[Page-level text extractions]
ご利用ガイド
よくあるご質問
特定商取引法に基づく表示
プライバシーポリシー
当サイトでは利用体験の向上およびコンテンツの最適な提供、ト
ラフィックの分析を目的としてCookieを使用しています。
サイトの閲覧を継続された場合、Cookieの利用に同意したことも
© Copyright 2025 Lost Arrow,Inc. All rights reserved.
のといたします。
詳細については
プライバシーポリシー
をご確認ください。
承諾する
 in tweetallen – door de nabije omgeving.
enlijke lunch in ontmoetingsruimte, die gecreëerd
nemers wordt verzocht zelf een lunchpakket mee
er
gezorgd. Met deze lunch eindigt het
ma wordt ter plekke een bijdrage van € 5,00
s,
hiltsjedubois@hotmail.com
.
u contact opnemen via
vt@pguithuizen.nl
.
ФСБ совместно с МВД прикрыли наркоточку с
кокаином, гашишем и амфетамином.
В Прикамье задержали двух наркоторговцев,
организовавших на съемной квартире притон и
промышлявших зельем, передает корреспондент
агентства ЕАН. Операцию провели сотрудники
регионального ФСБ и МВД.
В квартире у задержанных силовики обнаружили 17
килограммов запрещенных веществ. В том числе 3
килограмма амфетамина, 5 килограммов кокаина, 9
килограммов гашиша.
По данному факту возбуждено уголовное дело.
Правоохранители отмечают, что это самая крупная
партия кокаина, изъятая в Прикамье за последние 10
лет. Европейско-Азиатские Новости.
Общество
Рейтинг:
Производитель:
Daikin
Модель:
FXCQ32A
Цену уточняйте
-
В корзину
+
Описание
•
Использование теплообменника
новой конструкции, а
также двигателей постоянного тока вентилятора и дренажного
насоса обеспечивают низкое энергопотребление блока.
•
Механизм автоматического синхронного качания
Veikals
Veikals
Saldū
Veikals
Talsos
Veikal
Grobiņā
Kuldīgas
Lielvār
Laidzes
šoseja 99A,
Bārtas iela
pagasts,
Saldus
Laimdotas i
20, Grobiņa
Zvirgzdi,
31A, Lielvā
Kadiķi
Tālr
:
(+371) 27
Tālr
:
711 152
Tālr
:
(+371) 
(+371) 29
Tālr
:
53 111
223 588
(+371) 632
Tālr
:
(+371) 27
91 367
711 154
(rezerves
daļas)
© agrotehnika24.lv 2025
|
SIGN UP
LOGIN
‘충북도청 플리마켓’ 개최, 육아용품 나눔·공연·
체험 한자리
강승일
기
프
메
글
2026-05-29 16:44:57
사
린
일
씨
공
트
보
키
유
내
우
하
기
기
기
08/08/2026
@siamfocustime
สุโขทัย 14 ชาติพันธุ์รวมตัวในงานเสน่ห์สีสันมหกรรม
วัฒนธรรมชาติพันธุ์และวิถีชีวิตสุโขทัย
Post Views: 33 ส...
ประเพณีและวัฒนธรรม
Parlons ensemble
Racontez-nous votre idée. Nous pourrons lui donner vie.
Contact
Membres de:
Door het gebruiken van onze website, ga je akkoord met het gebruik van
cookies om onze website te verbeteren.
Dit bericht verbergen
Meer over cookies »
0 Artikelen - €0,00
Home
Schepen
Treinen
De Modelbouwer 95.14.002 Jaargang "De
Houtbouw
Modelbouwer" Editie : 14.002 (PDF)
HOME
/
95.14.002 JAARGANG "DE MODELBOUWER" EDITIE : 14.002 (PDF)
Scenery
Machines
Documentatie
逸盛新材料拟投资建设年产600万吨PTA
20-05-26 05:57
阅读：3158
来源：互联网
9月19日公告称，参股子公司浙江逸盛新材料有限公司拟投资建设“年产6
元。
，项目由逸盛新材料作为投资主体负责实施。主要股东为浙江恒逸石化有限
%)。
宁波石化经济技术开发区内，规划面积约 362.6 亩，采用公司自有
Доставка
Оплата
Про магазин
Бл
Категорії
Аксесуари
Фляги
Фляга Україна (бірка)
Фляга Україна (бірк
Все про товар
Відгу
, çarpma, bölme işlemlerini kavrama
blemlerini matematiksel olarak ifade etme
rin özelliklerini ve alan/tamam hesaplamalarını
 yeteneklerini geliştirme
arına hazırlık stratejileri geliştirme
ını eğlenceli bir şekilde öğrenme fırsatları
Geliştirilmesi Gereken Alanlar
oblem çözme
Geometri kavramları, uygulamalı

§ **Task brief**
Write the entries out once more, exactly, without dropping a line.

§ **Task output**
ご利用ガイド
よくあるご質問
特定商取引法に基づく表示
プライバシーポリシー
当サイトでは利用体験の向上およびコンテンツの最適な提供、ト
ラフィックの分析を目的としてCookieを使用しています。
サイトの閲覧を継続された場合、Cookieの利用に同意したことも
© Copyright 2025 Lost Arrow,Inc. All rights reserved.
のといたします。
詳細については
プライバシーポリシー
をご確認ください。
承諾する
 in tweetallen – door de nabije omgeving.
enlijke lunch in ontmoetingsruimte, die gecreëerd
nemers wordt verzocht zelf een lunchpakket mee
er
gezorgd. Met deze lunch eindigt het
ma wordt ter plekke een bijdrage van € 5,00
s,
hiltsjedubois@hotmail.com
.
u contact opnemen via
vt@pguithuizen.nl
.
ФСБ совместно с МВД прикрыли наркоточку с
кокаином, гашишем и амфетамином.
В Прикамье задержали двух наркоторговцев,
организовавших на съемной квартире притон и
промышлявших зельем, передает корреспондент
агентства ЕАН. Операцию провели сотрудники
регионального ФСБ и МВД.
В квартире у задержанных силовики обнаружили 17
килограммов запрещенных веществ. В том числе 3
килограмма амфетамина, 5 килограммов кокаина, 9
килограммов гашиша.
По данному факту возбуждено уголовное дело.
Правоохранители отмечают, что это самая крупная
партия кокаина, изъятая в Прикамье за последние 10
лет. Европейско-Азиатские Новости.
Общество
Рейтинг:
Производитель:
Daikin
Модель:
FXCQ32A
Цену уточняйте
-
В корзину
+
Описание
•
Использование теплообменника
новой конструкции, а
также двигателей постоянного тока вентилятора и дренажного
насоса обеспечивают низкое энергопотребление блока.
•
Механизм автоматического синхронного качания
Veikals
Veikals
Saldū
Veikals
Talsos
Veikal
Grobiņā
Kuldīgas
Lielvār
Laidzes
šoseja 99A,
Bārtas iela
pagasts,
Saldus
Laimdotas i
20, Grobiņa
Zvirgzdi,
31A, Lielvā
Kadiķi
Tālr
:
(+371) 27
Tālr
:
711 152
Tālr
:
(+371) 
(+371) 29
Tālr
:
53 111
223 588
(+371) 632
Tālr
:
(+371) 27
91 367
711 154
(rezerves
daļas)
© agrotehnika24.lv 2025
|
SIGN UP
LOGIN
‘충북도청 플리마켓’ 개최, 육아용품 나눔·공연·
체험 한자리
강승일
기
프
메
글
2026-05-29 16:44:57
사
린
일
씨
공
트
보
키
유
내
우
하
기
기
기
08/08/2026
@siamfocustime
สุโขทัย 14 ชาติพันธุ์รวมตัวในงานเสน่ห์สีสันมหกรรม
วัฒนธรรมชาติพันธุ์และวิถีชีวิตสุโขทัย
Post Views: 33 ส...
ประเพณีและวัฒนธรรม
Parlons ensemble
Racontez-nous votre idée. Nous pourrons lui donner vie.
Contact
Membres de:
Door het gebruiken van onze website, ga je akkoord met het gebruik van
cookies om onze website te verbeteren.
Dit bericht verbergen
Meer over cookies »
0 Artikelen - €0,00
Home
Schepen
Treinen
De Modelbouwer 95.14.002 Jaargang "De
Houtbouw
Modelbouwer" Editie : 14.002 (PDF)
HOME
/
95.14.002 JAARGANG "DE MODELBOUWER" EDITIE : 14.002 (PDF)
Scenery
Machines
Documentatie
逸盛新材料拟投资建设年产600万吨PTA
20-05-26 05:57
阅读：3158
来源：互联网
9月19日公告称，参股子公司浙江逸盛新材料有限公司拟投资建设“年产6
元。
，项目由逸盛新材料作为投资主体负责实施。主要股东为浙江恒逸石化有限
%)。
宁波石化经济技术开发区内，规划面积约 362.6 亩，采用公司自有
Доставка
Оплата
Про магазин
Бл
Категорії
Аксесуари
Фляги
Фляга Україна (бірка)
Фляга Україна (бірк
Все про товар
Відгу
, çarpma, bölme işlemlerini kavrama
blemlerini matematiksel olarak ifade etme
rin özelliklerini ve alan/tamam hesaplamalarını
 yeteneklerini geliştirme
arına hazırlık stratejileri geliştirme
ını eğlenceli bir şekilde öğrenme fırsatları
Geliştirilmesi Gereken Alanlar
oblem çözme
Geometri kavramları, uygulamalı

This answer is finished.